■ Action item
In the entries below, the lines from the one with "La forza del" through the one with "integrazione produttiva europea, razionalizzazione" are to be copied exactly; both ends count.
··· Extracted information
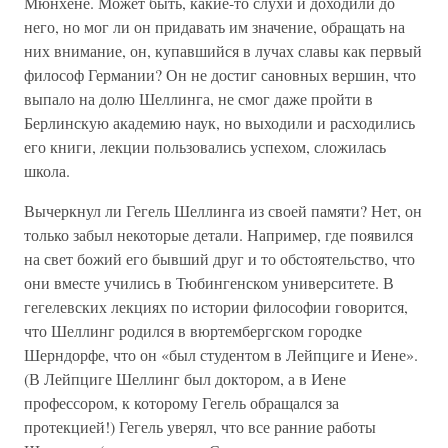
Мюнхене. Может быть, какие-то слухи и доходили до
него, но мог ли он придавать им значение, обращать на
них внимание, он, купавшийся в лучах славы как первый
философ Германии? Он не достиг сановных вершин, что
выпало на долю Шеллинга, не смог даже пройти в
Берлинскую академию наук, но выходили и расходились
его книги, лекции пользовались успехом, сложилась
школа.
Вычеркнул ли Гегель Шеллинга из своей памяти? Нет, он
только забыл некоторые детали. Например, где появился
на свет божий его бывший друг и то обстоятельство, что
они вместе учились в Тюбингенском университете. В
гегелевских лекциях по истории философии говорится,
что Шеллинг родился в вюртембергском городке
Шерндорфе, что он «был студентом в Лейпциге и Иене».
(В Лейпциге Шеллинг был доктором, а в Иене
профессором, к которому Гегель обращался за
протекцией!) Гегель уверял, что все ранние работы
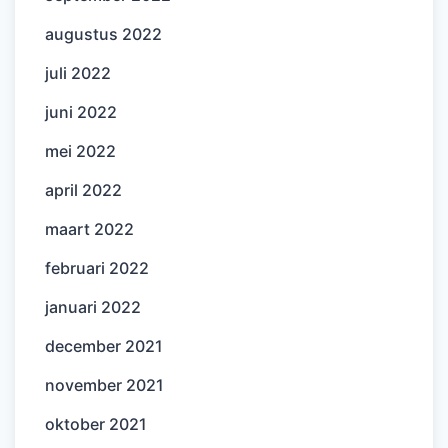
augustus 2022
juli 2022
juni 2022
mei 2022
april 2022
maart 2022
februari 2022
januari 2022
december 2021
november 2021
oktober 2021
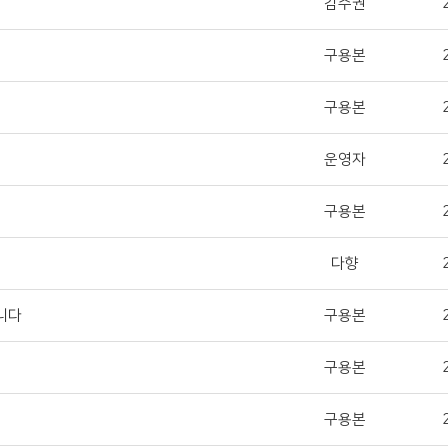
김수권
구용본
구용본
운영자
구용본
다향
니다
구용본
구용본
구용본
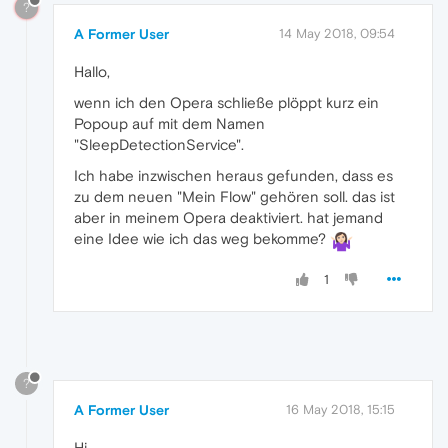
?
A Former User
14 May 2018, 09:54
Hallo,
wenn ich den Opera schließe plöppt kurz ein
Popoup auf mit dem Namen
"SleepDetectionService".
Ich habe inzwischen heraus gefunden, dass es
zu dem neuen "Mein Flow" gehören soll. das ist
aber in meinem Opera deaktiviert. hat jemand
eine Idee wie ich das weg bekomme?
1
?
A Former User
16 May 2018, 15:15
Hi,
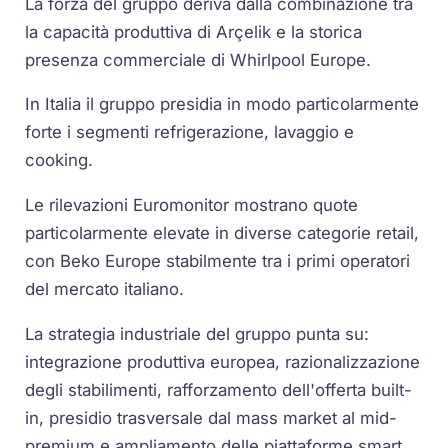
La forza del gruppo deriva dalla combinazione tra
la capacità produttiva di Arçelik e la storica
presenza commerciale di Whirlpool Europe.
In Italia il gruppo presidia in modo particolarmente
forte i segmenti refrigerazione, lavaggio e
cooking.
Le rilevazioni Euromonitor mostrano quote
particolarmente elevate in diverse categorie retail,
con Beko Europe stabilmente tra i primi operatori
del mercato italiano.
La strategia industriale del gruppo punta su:
integrazione produttiva europea, razionalizzazione
degli stabilimenti, rafforzamento dell'offerta built-
in, presidio trasversale dal mass market al mid-
premium e ampliamento delle piattaforme smart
······
■ Answer to the exercise
La forza del gruppo deriva dalla combinazione tra
la capacità produttiva di Arçelik e la storica
presenza commerciale di Whirlpool Europe.
In Italia il gruppo presidia in modo particolarmente
forte i segmenti refrigerazione, lavaggio e
cooking.
Le rilevazioni Euromonitor mostrano quote
particolarmente elevate in diverse categorie retail,
con Beko Europe stabilmente tra i primi operatori
del mercato italiano.
La strategia industriale del gruppo punta su:
integrazione produttiva europea, razionalizzazione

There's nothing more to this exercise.